START DATA PROVIDED
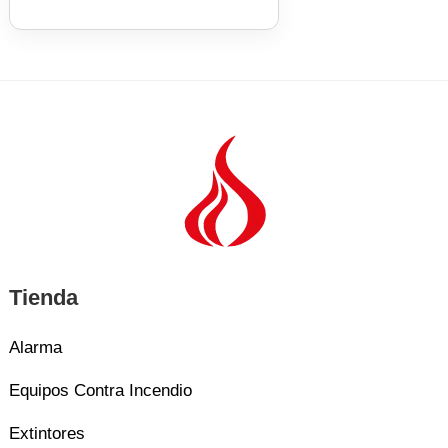
Tienda
Alarma
Equipos Contra Incendio
Extintores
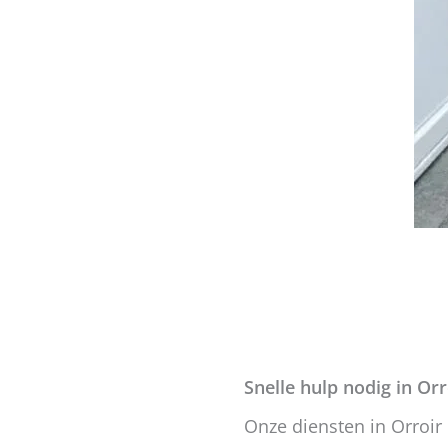
Snelle hulp nodig in Orr
Onze diensten in Orroir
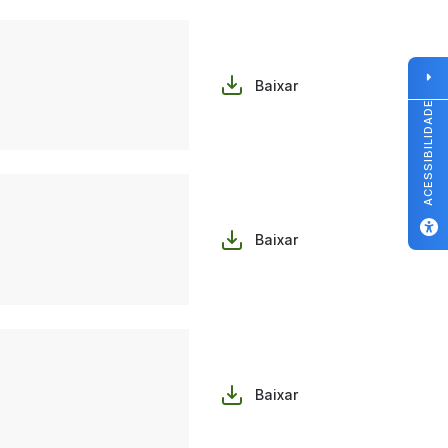
Baixar
ACESSIBILIDADE
Baixar
Baixar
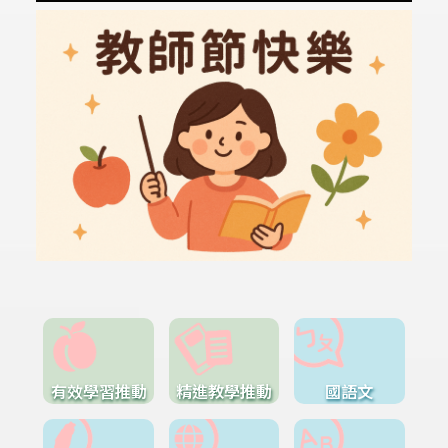
有效學習推動
精進教學推動
國語文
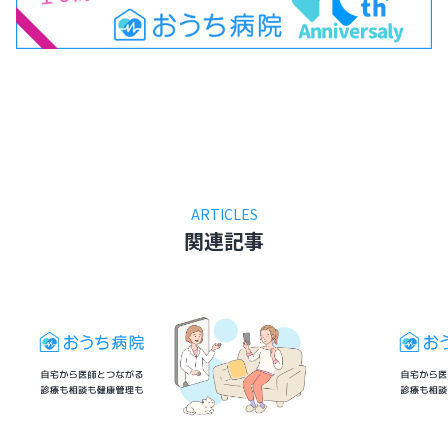
ARTICLES
関連記事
END DATA PROVIDED
> _THE PROBLEM_: Return all of the lines above word for word. Leave out the pictures.

> _RESPONSE FOR THIS EXERCISE_:
Tienda
Alarma
Equipos Contra Incendio
Extintores
Snelle hulp nodig in Orr
Onze diensten in Orroir
Baixar
ACESSIBILIDADE
Baixar
Baixar
有效學習推動
精進教學推動
國語文
ARTICLES
関連記事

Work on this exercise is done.